WORK REQUIRED
Can you reproduce, verbatim, the lines starting at the one containing "Rendered at 1500 by 844 pixels." and ending at the final line of the records?

RECORDS FOR THIS EXERCISE
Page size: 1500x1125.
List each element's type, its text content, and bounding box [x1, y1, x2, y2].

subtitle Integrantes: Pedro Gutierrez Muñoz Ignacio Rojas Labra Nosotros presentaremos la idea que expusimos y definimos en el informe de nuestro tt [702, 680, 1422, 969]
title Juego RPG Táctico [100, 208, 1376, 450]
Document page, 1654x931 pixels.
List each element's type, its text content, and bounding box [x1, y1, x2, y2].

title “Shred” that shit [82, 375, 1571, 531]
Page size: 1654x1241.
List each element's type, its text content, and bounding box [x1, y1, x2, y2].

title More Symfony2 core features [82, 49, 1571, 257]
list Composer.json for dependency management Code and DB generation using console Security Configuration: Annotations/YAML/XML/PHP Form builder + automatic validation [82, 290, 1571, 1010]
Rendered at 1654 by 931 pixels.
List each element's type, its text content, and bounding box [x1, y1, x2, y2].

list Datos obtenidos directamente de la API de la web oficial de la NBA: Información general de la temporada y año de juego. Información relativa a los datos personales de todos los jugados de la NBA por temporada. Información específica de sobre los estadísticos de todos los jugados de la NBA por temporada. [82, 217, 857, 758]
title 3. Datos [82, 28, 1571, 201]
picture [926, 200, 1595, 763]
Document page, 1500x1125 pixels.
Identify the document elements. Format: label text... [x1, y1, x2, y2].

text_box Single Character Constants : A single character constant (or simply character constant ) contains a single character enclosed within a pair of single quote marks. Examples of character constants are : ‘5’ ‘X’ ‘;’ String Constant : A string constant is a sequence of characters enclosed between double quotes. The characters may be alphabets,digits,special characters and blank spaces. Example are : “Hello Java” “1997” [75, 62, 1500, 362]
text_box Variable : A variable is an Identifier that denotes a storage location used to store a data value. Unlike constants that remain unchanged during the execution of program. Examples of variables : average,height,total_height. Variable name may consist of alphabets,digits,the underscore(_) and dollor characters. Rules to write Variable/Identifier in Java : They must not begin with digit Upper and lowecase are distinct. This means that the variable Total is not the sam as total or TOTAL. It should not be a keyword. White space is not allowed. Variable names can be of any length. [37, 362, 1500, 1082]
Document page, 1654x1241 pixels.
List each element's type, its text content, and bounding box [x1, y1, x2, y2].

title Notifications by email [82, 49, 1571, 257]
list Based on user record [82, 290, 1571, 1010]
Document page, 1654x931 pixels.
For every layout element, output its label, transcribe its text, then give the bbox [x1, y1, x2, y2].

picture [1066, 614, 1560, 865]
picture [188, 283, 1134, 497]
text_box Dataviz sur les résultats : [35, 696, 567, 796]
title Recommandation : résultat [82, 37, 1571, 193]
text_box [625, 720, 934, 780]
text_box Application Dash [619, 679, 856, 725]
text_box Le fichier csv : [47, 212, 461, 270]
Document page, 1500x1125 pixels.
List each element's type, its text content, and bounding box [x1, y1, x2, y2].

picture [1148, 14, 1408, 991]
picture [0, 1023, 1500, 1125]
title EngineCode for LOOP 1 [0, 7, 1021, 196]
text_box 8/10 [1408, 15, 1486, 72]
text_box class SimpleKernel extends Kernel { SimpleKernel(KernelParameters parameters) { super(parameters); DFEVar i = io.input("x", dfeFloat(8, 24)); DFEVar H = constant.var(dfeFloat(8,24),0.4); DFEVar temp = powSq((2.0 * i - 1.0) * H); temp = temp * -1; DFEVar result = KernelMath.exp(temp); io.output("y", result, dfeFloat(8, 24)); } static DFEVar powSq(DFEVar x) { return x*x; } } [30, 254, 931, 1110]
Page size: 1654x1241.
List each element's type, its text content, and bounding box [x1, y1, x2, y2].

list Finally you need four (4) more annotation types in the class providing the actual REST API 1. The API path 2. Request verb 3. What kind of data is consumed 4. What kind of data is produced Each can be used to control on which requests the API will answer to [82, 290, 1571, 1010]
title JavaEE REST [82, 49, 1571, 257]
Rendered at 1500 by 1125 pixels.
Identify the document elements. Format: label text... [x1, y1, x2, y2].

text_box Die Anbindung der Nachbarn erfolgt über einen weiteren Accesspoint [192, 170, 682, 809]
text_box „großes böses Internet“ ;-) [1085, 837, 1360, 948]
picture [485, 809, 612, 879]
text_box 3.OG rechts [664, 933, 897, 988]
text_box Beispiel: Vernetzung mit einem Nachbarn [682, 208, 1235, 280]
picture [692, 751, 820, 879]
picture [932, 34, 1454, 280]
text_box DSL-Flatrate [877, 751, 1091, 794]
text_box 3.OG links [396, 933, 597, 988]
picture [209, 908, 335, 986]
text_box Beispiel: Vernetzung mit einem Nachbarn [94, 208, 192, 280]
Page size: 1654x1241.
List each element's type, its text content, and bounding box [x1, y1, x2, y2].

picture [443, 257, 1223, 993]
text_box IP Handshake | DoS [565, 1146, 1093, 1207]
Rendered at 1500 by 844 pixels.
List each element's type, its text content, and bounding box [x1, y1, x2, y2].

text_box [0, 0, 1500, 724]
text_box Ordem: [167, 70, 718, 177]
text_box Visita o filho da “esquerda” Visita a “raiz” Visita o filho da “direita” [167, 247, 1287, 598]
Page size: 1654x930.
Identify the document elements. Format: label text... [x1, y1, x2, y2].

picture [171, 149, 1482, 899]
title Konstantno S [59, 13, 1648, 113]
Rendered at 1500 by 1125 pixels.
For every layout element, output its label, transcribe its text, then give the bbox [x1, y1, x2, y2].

ANSWER TO THIS EXERCISE
Rendered at 1500 by 844 pixels.
List each element's type, its text content, and bounding box [x1, y1, x2, y2].

text_box [0, 0, 1500, 724]
text_box Ordem: [167, 70, 718, 177]
text_box Visita o filho da “esquerda” Visita a “raiz” Visita o filho da “direita” [167, 247, 1287, 598]
Page size: 1654x930.
Identify the document elements. Format: label text... [x1, y1, x2, y2].

picture [171, 149, 1482, 899]
title Konstantno S [59, 13, 1648, 113]
Rendered at 1500 by 1125 pixels.
For every layout element, output its label, transcribe its text, then give the bbox [x1, y1, x2, y2].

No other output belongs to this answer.